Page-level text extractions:
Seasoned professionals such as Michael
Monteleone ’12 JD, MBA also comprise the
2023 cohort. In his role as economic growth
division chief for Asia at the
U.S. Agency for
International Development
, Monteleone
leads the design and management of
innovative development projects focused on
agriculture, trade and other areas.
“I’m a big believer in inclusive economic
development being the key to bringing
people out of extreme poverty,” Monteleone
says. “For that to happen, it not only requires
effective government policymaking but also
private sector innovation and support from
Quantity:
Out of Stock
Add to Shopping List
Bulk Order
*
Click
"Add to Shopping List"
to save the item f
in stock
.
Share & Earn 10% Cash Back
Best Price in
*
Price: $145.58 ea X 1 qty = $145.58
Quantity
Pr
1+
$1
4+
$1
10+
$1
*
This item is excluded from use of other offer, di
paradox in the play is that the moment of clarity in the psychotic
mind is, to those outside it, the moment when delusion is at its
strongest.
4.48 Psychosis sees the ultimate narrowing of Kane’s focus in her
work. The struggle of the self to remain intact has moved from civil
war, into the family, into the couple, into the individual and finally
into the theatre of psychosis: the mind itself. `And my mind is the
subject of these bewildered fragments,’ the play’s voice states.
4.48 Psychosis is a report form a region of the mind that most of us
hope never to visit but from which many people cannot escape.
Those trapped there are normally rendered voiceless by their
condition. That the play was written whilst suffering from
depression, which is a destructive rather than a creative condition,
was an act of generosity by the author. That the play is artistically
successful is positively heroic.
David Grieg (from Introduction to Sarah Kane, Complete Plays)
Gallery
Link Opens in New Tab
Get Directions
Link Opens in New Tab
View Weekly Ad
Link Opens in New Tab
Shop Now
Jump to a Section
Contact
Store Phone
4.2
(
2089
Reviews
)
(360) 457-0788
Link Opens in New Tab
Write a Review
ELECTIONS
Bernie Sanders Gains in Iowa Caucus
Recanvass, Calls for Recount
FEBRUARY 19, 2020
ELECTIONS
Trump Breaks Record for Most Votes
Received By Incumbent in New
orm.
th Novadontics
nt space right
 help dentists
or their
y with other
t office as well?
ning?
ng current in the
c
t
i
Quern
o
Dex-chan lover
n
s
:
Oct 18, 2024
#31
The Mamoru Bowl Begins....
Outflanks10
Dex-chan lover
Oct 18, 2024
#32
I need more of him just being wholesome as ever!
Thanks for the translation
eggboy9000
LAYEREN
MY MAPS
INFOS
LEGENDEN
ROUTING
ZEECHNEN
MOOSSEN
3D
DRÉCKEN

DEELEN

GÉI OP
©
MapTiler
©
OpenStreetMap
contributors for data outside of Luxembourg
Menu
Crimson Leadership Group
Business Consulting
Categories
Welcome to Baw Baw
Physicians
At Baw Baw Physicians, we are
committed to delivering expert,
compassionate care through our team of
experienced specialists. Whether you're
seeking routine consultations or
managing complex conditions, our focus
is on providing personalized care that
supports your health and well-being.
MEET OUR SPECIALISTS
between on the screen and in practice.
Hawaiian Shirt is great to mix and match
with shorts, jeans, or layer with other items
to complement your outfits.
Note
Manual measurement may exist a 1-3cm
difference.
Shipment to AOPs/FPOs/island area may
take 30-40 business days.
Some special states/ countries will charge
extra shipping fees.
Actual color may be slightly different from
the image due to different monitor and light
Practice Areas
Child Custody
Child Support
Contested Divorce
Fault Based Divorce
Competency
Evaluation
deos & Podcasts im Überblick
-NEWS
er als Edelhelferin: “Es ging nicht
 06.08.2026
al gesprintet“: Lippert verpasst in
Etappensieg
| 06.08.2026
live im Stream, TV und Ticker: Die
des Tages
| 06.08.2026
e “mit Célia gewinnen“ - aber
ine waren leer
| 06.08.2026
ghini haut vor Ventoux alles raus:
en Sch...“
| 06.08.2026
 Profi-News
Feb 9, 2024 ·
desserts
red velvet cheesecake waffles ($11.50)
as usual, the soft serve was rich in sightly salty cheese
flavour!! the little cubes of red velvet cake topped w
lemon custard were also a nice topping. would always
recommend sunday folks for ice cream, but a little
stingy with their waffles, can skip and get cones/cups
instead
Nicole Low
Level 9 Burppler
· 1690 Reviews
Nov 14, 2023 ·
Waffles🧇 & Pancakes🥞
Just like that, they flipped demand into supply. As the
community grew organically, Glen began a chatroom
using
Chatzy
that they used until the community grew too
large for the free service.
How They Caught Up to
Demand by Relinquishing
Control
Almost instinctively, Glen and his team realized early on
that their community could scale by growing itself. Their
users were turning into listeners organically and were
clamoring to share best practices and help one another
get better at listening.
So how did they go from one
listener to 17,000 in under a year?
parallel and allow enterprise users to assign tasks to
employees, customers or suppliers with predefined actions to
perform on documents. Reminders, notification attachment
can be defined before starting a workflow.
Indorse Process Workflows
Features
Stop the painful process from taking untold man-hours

WHAT YOU NEED TO DO |
Set down each entry exactly, leaving none out.

OUTPUT FOR THIS TASK |
Seasoned professionals such as Michael
Monteleone ’12 JD, MBA also comprise the
2023 cohort. In his role as economic growth
division chief for Asia at the
U.S. Agency for
International Development
, Monteleone
leads the design and management of
innovative development projects focused on
agriculture, trade and other areas.
“I’m a big believer in inclusive economic
development being the key to bringing
people out of extreme poverty,” Monteleone
says. “For that to happen, it not only requires
effective government policymaking but also
private sector innovation and support from
Quantity:
Out of Stock
Add to Shopping List
Bulk Order
*
Click
"Add to Shopping List"
to save the item f
in stock
.
Share & Earn 10% Cash Back
Best Price in
*
Price: $145.58 ea X 1 qty = $145.58
Quantity
Pr
1+
$1
4+
$1
10+
$1
*
This item is excluded from use of other offer, di
paradox in the play is that the moment of clarity in the psychotic
mind is, to those outside it, the moment when delusion is at its
strongest.
4.48 Psychosis sees the ultimate narrowing of Kane’s focus in her
work. The struggle of the self to remain intact has moved from civil
war, into the family, into the couple, into the individual and finally
into the theatre of psychosis: the mind itself. `And my mind is the
subject of these bewildered fragments,’ the play’s voice states.
4.48 Psychosis is a report form a region of the mind that most of us
hope never to visit but from which many people cannot escape.
Those trapped there are normally rendered voiceless by their
condition. That the play was written whilst suffering from
depression, which is a destructive rather than a creative condition,
was an act of generosity by the author. That the play is artistically
successful is positively heroic.
David Grieg (from Introduction to Sarah Kane, Complete Plays)
Gallery
Link Opens in New Tab
Get Directions
Link Opens in New Tab
View Weekly Ad
Link Opens in New Tab
Shop Now
Jump to a Section
Contact
Store Phone
4.2
(
2089
Reviews
)
(360) 457-0788
Link Opens in New Tab
Write a Review
ELECTIONS
Bernie Sanders Gains in Iowa Caucus
Recanvass, Calls for Recount
FEBRUARY 19, 2020
ELECTIONS
Trump Breaks Record for Most Votes
Received By Incumbent in New
orm.
th Novadontics
nt space right
 help dentists
or their
y with other
t office as well?
ning?
ng current in the
c
t
i
Quern
o
Dex-chan lover
n
s
:
Oct 18, 2024
#31
The Mamoru Bowl Begins....
Outflanks10
Dex-chan lover
Oct 18, 2024
#32
I need more of him just being wholesome as ever!
Thanks for the translation
eggboy9000
LAYEREN
MY MAPS
INFOS
LEGENDEN
ROUTING
ZEECHNEN
MOOSSEN
3D
DRÉCKEN

DEELEN

GÉI OP
©
MapTiler
©
OpenStreetMap
contributors for data outside of Luxembourg
Menu
Crimson Leadership Group
Business Consulting
Categories
Welcome to Baw Baw
Physicians
At Baw Baw Physicians, we are
committed to delivering expert,
compassionate care through our team of
experienced specialists. Whether you're
seeking routine consultations or
managing complex conditions, our focus
is on providing personalized care that
supports your health and well-being.
MEET OUR SPECIALISTS
between on the screen and in practice.
Hawaiian Shirt is great to mix and match
with shorts, jeans, or layer with other items
to complement your outfits.
Note
Manual measurement may exist a 1-3cm
difference.
Shipment to AOPs/FPOs/island area may
take 30-40 business days.
Some special states/ countries will charge
extra shipping fees.
Actual color may be slightly different from
the image due to different monitor and light
Practice Areas
Child Custody
Child Support
Contested Divorce
Fault Based Divorce
Competency
Evaluation
deos & Podcasts im Überblick
-NEWS
er als Edelhelferin: “Es ging nicht
 06.08.2026
al gesprintet“: Lippert verpasst in
Etappensieg
| 06.08.2026
live im Stream, TV und Ticker: Die
des Tages
| 06.08.2026
e “mit Célia gewinnen“ - aber
ine waren leer
| 06.08.2026
ghini haut vor Ventoux alles raus:
en Sch...“
| 06.08.2026
 Profi-News
Feb 9, 2024 ·
desserts
red velvet cheesecake waffles ($11.50)
as usual, the soft serve was rich in sightly salty cheese
flavour!! the little cubes of red velvet cake topped w
lemon custard were also a nice topping. would always
recommend sunday folks for ice cream, but a little
stingy with their waffles, can skip and get cones/cups
instead
Nicole Low
Level 9 Burppler
· 1690 Reviews
Nov 14, 2023 ·
Waffles🧇 & Pancakes🥞
Just like that, they flipped demand into supply. As the
community grew organically, Glen began a chatroom
using
Chatzy
that they used until the community grew too
large for the free service.
How They Caught Up to
Demand by Relinquishing
Control
Almost instinctively, Glen and his team realized early on
that their community could scale by growing itself. Their
users were turning into listeners organically and were
clamoring to share best practices and help one another
get better at listening.
So how did they go from one
listener to 17,000 in under a year?
parallel and allow enterprise users to assign tasks to
employees, customers or suppliers with predefined actions to
perform on documents. Reminders, notification attachment
can be defined before starting a workflow.
Indorse Process Workflows
Features
Stop the painful process from taking untold man-hours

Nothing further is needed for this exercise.